In a letter from that period, she wrote of her longing to believe in the true presence of Christ in the Eucharist: “How happy I would be, even so far away from all so dear, if I could find You in the church as they do . . . how many things I would say to You of the sorrows of my heart and the sins of my life.”
Upon her return to the United States, her Anglican friends and family were shocked by her “new” Catholic beliefs; Henry Hobart, once deeply supportive of her unique religious expression, became a harsh critic. But convinced through prayer and meditation on several Catholic texts, the true presence of Christ in the Eucharist was her catalyst. She knew that Catholicism was the faith expression she had been longing for and went on to do incredible work through it.
--Claire Kosewic, Staff Bulletin Writer
As much as we can draw from the experiences of Catholic converts from years and decades past, there’s always something to be said for people actively converting to, engaging with, and practicing Catholicism with all of us right now. Something about living in the same time and space with people walking the same faith journey speaks power into the case for Christ in ways that historical figures cannot.
You might know some of these people from the big screen, too, even if you didn’t know that they spend their Sunday mornings the same way you do. Ever heard of Nicole Kidman? This Oscar-, Emmy-, and Golden-Globe-winning actress (famous for roles in the TV series Big Little Lies and the movies Moulin Rouge!, Boy Erased, and Aquaman, to name a few) centers herself in the pews with her family every week in their hometown of Nashville, Tennessee.
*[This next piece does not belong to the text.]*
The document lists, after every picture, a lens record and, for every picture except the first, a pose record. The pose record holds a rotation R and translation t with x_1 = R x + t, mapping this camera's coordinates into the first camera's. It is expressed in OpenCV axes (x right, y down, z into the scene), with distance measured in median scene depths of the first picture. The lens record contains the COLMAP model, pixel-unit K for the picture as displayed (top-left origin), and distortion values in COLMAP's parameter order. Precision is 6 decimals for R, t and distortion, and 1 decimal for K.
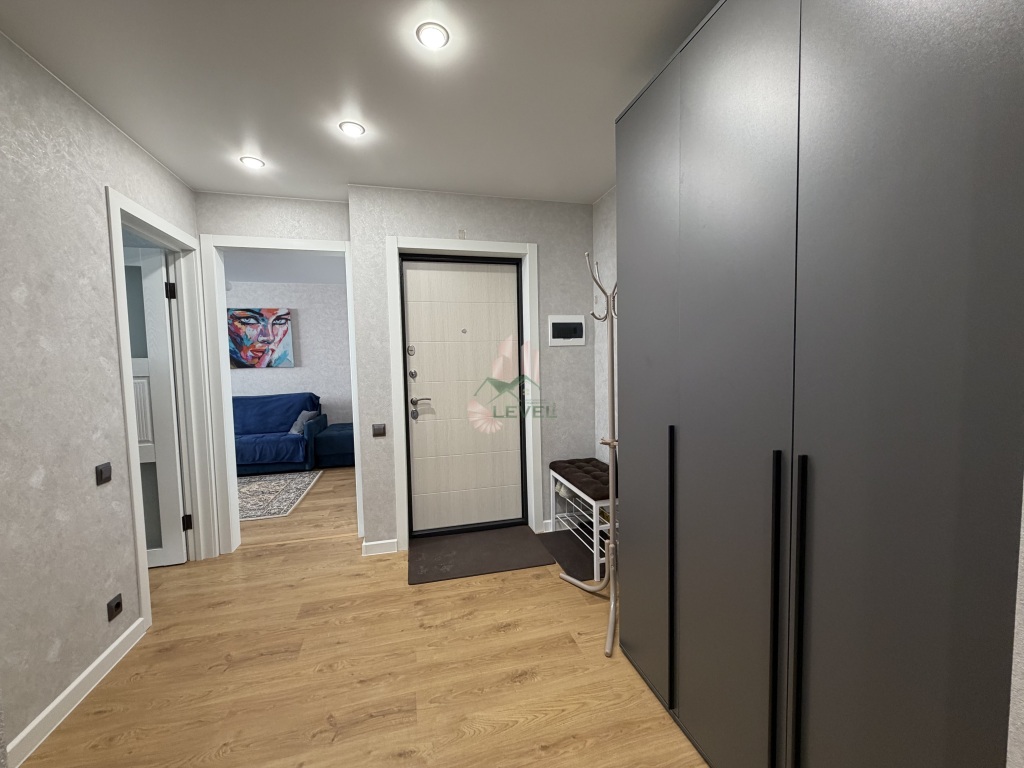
lens RADIAL K [[406.7, 0, 509.6], [0, 406.7, 386.5], [0, 0, 1]] dist [-0.000508, -0.000462]
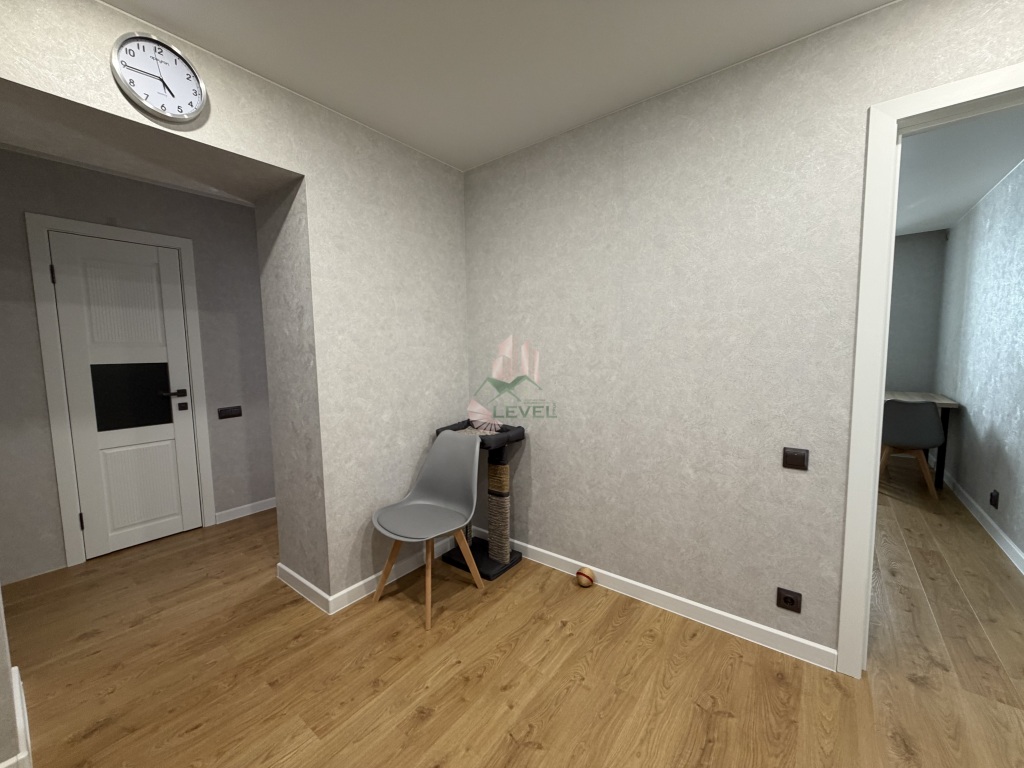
lens RADIAL K [[406.7, 0, 509.6], [0, 406.7, 386.5], [0, 0, 1]] dist [-0.000508, -0.000462]
pose [[-0.795472, 0.088145, -0.599546, 0.077318], [-0.005345, 0.988306, 0.152392, -0.105407], [0.605967, 0.124428, -0.785698, 1.572264]]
Growing up in Australia, Kidman was raised in the Catholic faith and educated by the Sisters of Mercy at Monte Sant’Angelo College. She has a strong belief in God, greatly influenced by her “very Catholic grandmother” and her young and early exposure to prayer. “A lot of my friends tease me,” Kidman said in an interview with Vanity Fair, but she makes church with her family a priority (and even though her husband, country music star Keith Urban, doesn’t share her Catholic beliefs, he comes too, she said, noting “that’s how we are raising our children”).
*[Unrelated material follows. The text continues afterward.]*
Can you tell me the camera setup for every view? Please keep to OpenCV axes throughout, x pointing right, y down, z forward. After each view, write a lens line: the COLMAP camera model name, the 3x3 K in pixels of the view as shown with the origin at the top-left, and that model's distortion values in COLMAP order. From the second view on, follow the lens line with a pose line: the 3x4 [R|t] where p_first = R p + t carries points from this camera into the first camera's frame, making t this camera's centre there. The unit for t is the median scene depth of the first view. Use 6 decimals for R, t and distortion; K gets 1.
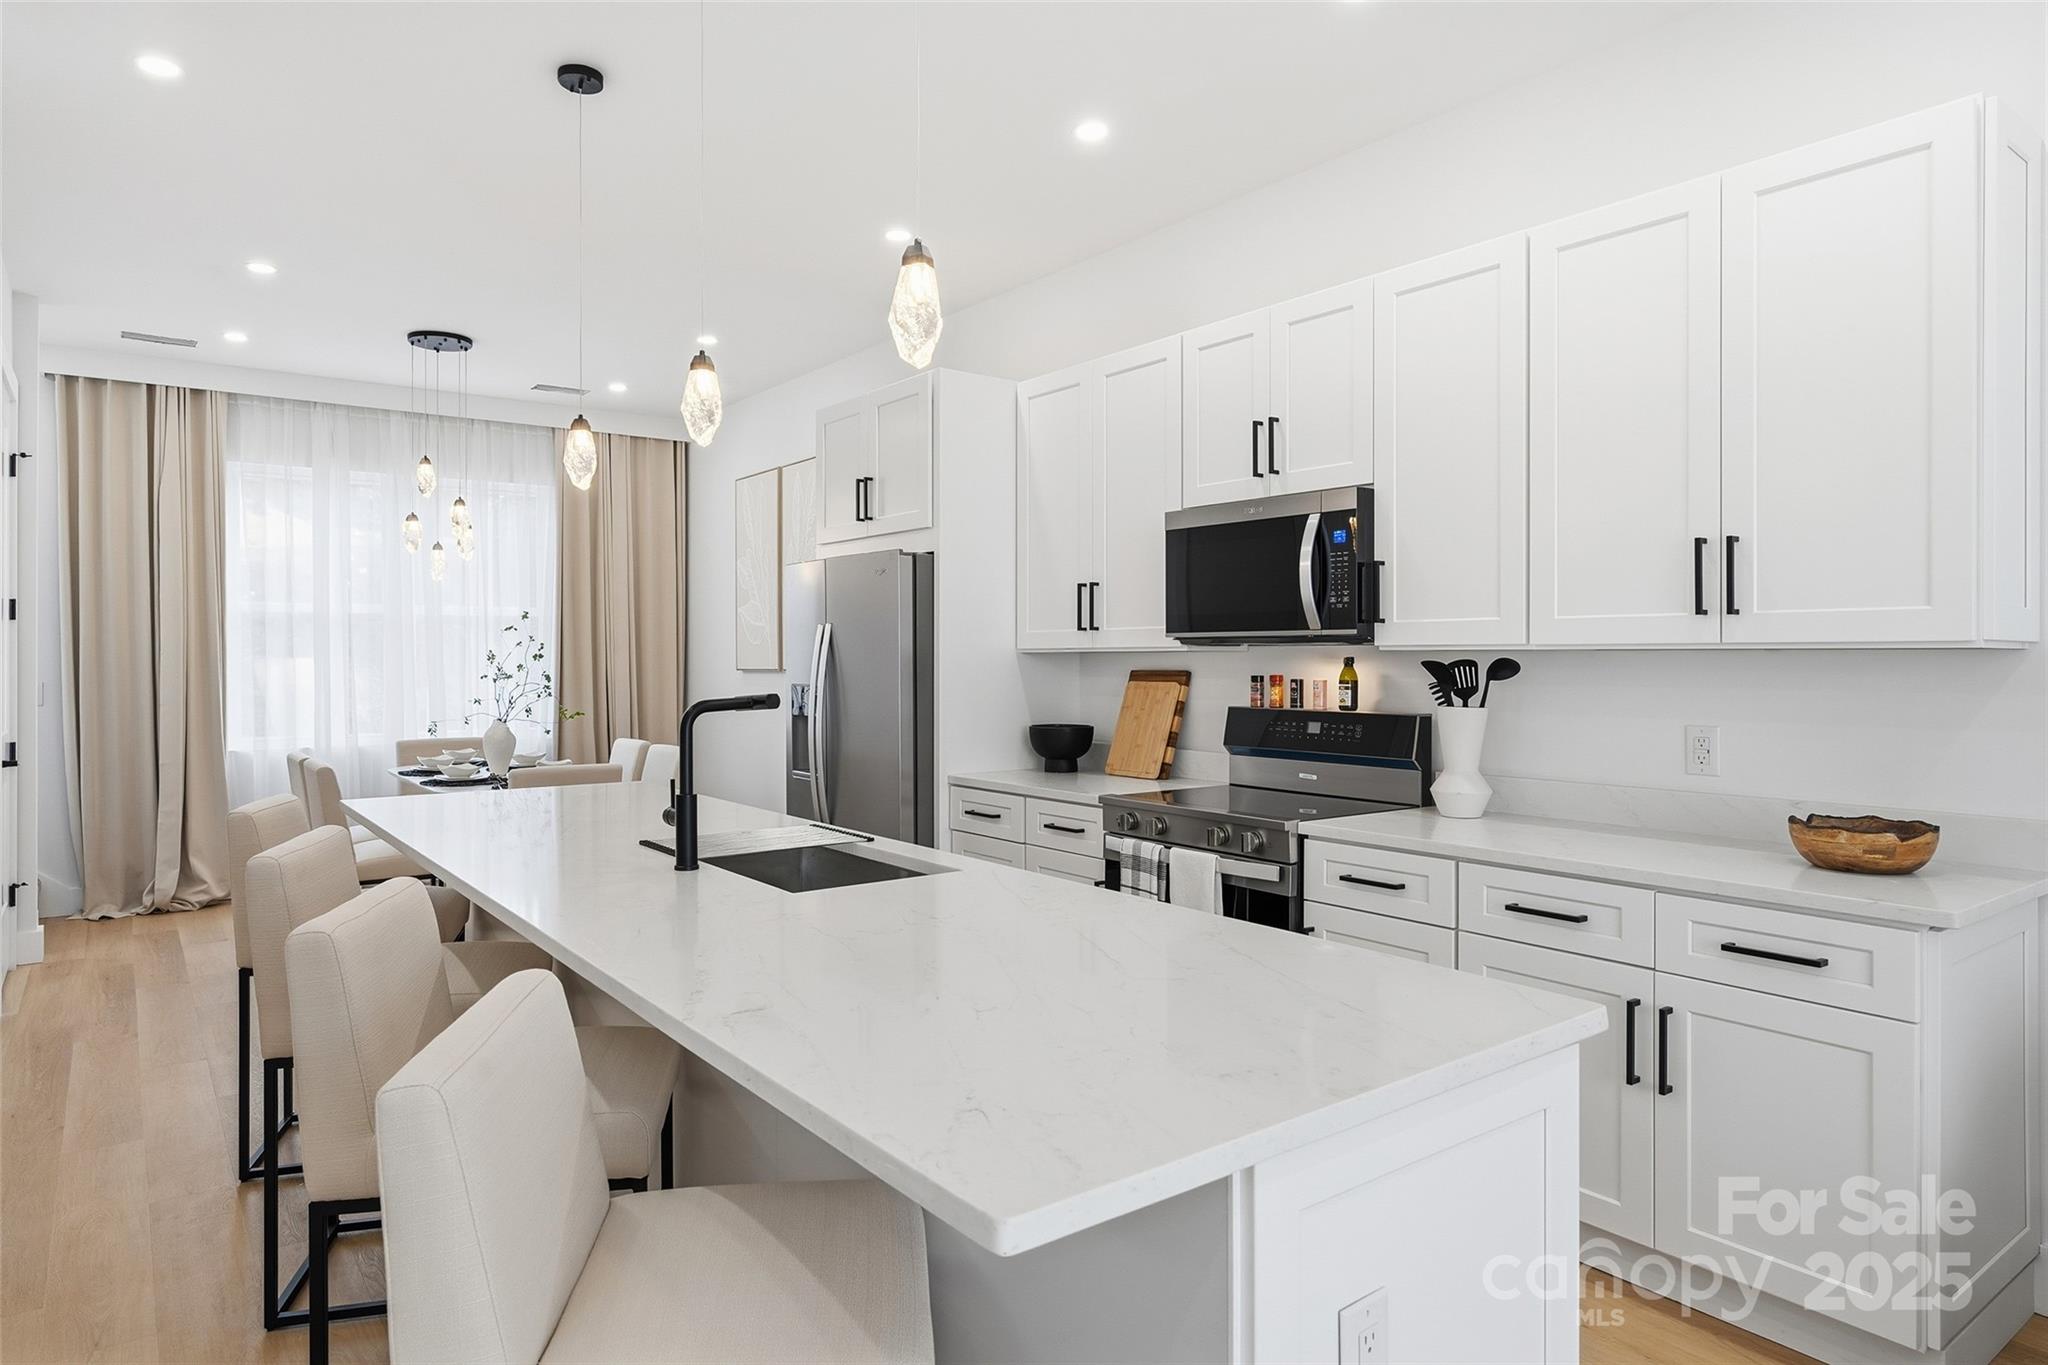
lens RADIAL K [[1206.9, 0, 1031.5], [0, 1206.9, 675.1], [0, 0, 1]] dist [-0.002514, 0.000244]
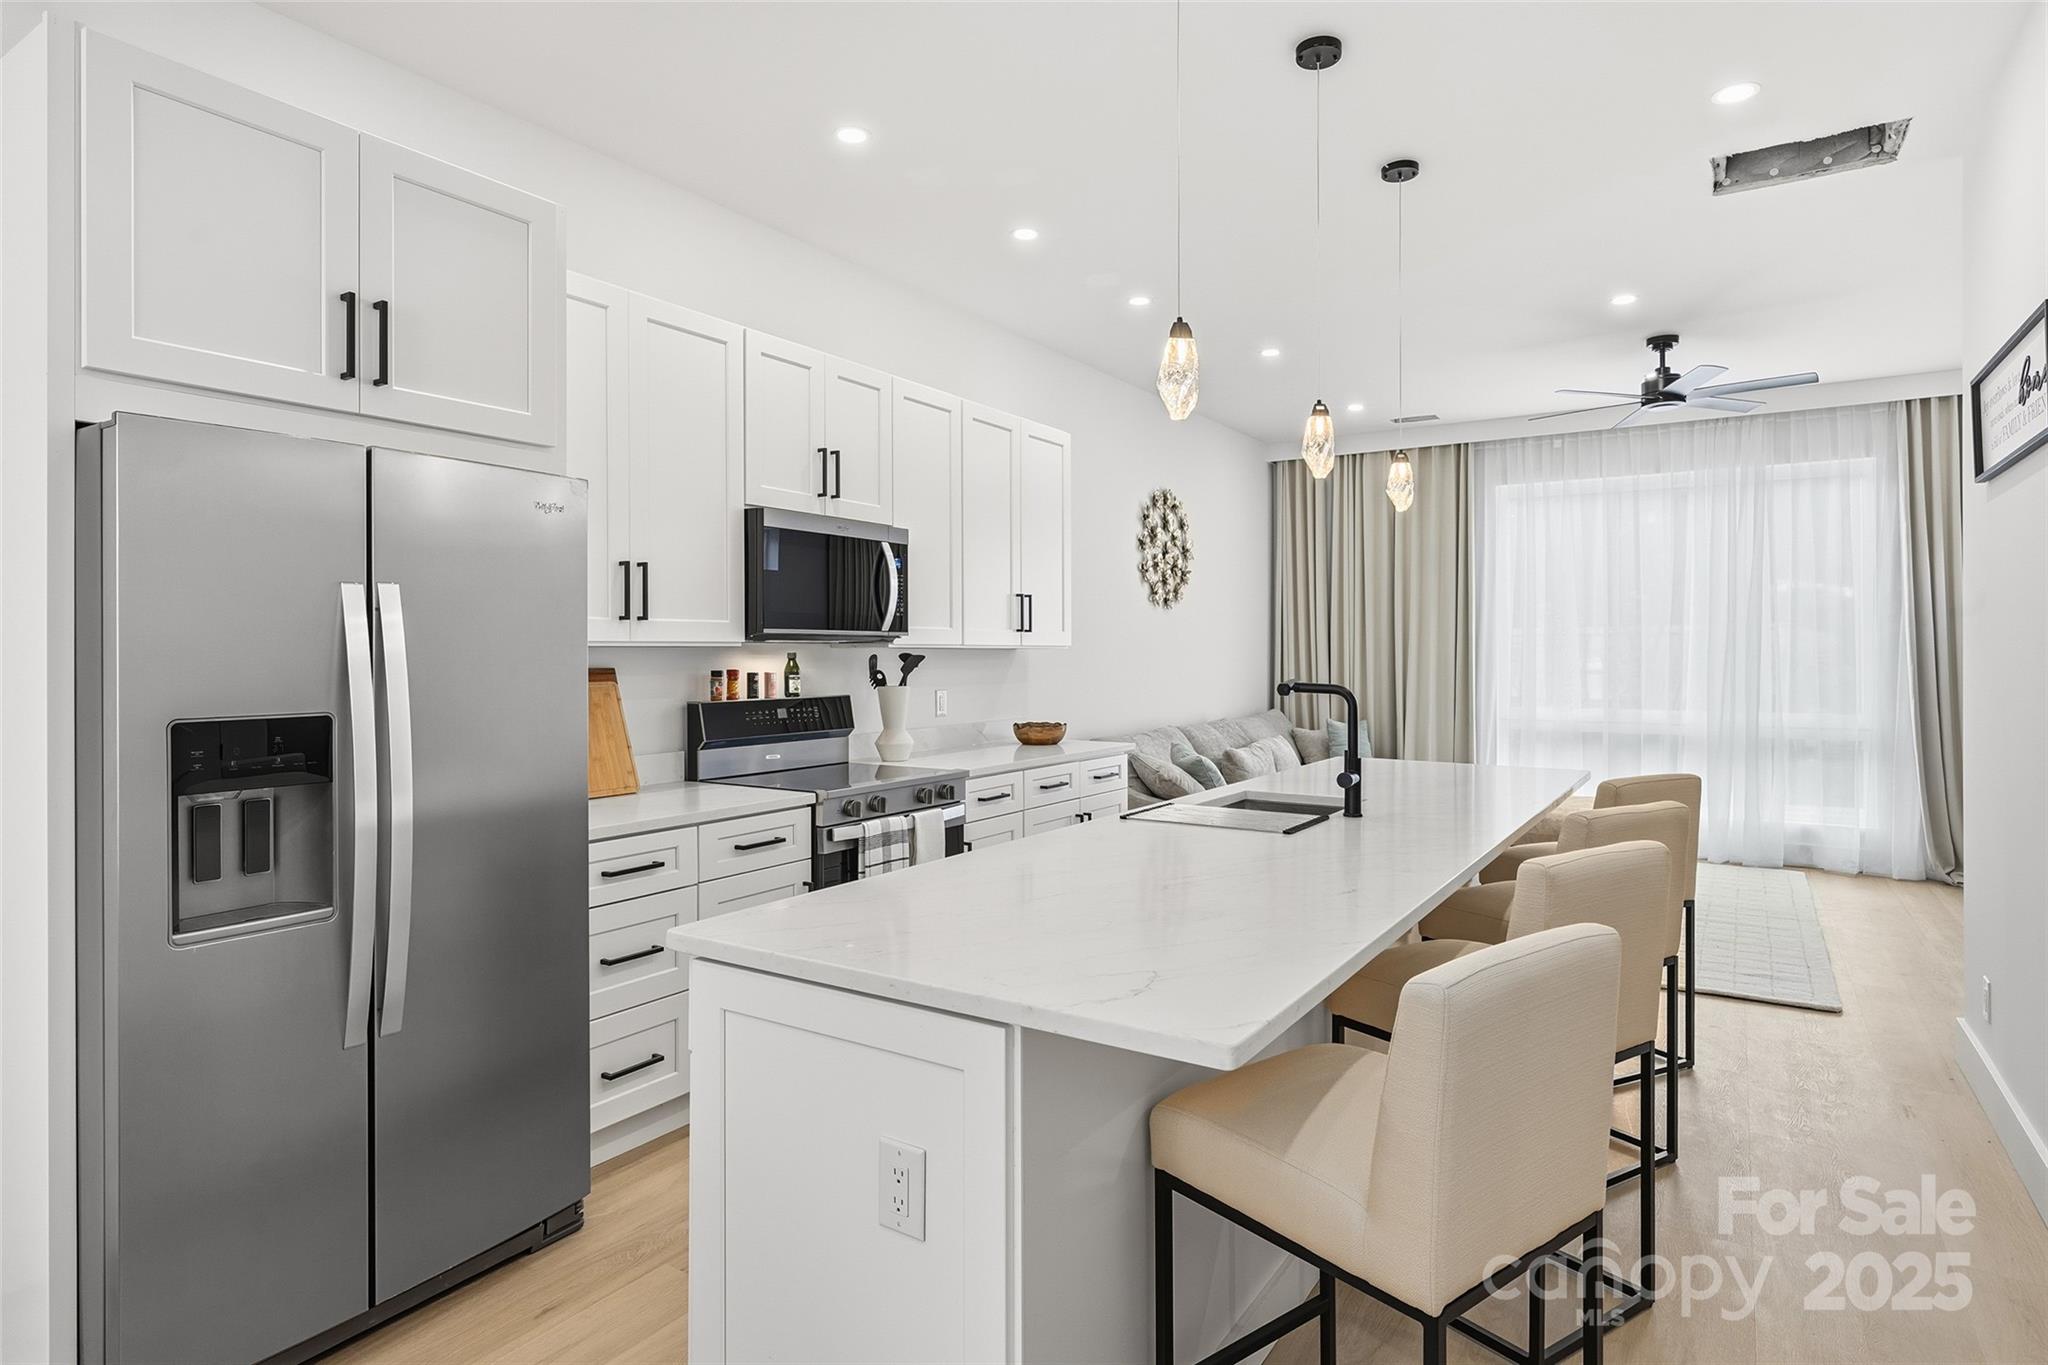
lens RADIAL K [[1114.0, 0, 1028.1], [0, 1114.0, 681.1], [0, 0, 1]] dist [0.006515, 0.000868]
pose [[-0.339094, -0.027096, 0.940362, -0.863723], [0.011477, 0.999392, 0.032935, -0.020556], [-0.940683, 0.021961, -0.338576, 1.149493]]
Kidman didn’t always practice as regularly as she does now. In fact, she married her first husband, Tom Cruise, in the Church of Scientology, dabbling in both Scientology and Buddhism while with him. While she didn’t raise her two children (with Cruise) in the Church of Scientology, she says that she was “definitely not a practicing Catholic” during the ten years she was married to him. She notes that she felt estranged from the Catholic faith, but that neither Scientology nor Buddhism fulfilled her sense of spiritual longing.
But she never fully renounced her Catholic upbringing, though, because when preparing to marry Keith Urban, she applied for (and was granted) an annulment so that she could marry him in the Catholic Church.
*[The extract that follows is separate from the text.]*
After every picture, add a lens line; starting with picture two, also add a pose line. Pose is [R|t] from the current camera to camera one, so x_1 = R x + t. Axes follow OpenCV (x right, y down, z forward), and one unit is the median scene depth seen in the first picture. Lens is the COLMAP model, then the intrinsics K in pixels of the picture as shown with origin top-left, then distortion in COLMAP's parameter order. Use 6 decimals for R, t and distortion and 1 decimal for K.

Her marriage to Urban was called a “kind of spiritual homecoming,” her longtime friend and spiritual advisor Father Paul Coleman said. The Jesuit priest, who officiated the ceremony, dedicated his message to the bride and groom on the secret of keeping love alive — making time for each other in their relationship, as each made space for God to guide them. Kidman has given several interviews in which she mentions the centrality of her Catholic faith to the rest of her life.
“Catholicism is a part of my life. Last Easter time was lovely because I was back with my family, which was the first time in a long while that I spent Easter with my huge extended Catholic family, with aunts and cousins from all over the place,” she said in 2017. “Being Catholic was so much a part of my childhood, that it still remains with me and forms so much of my life experience [though I lapsed practicing for several years].”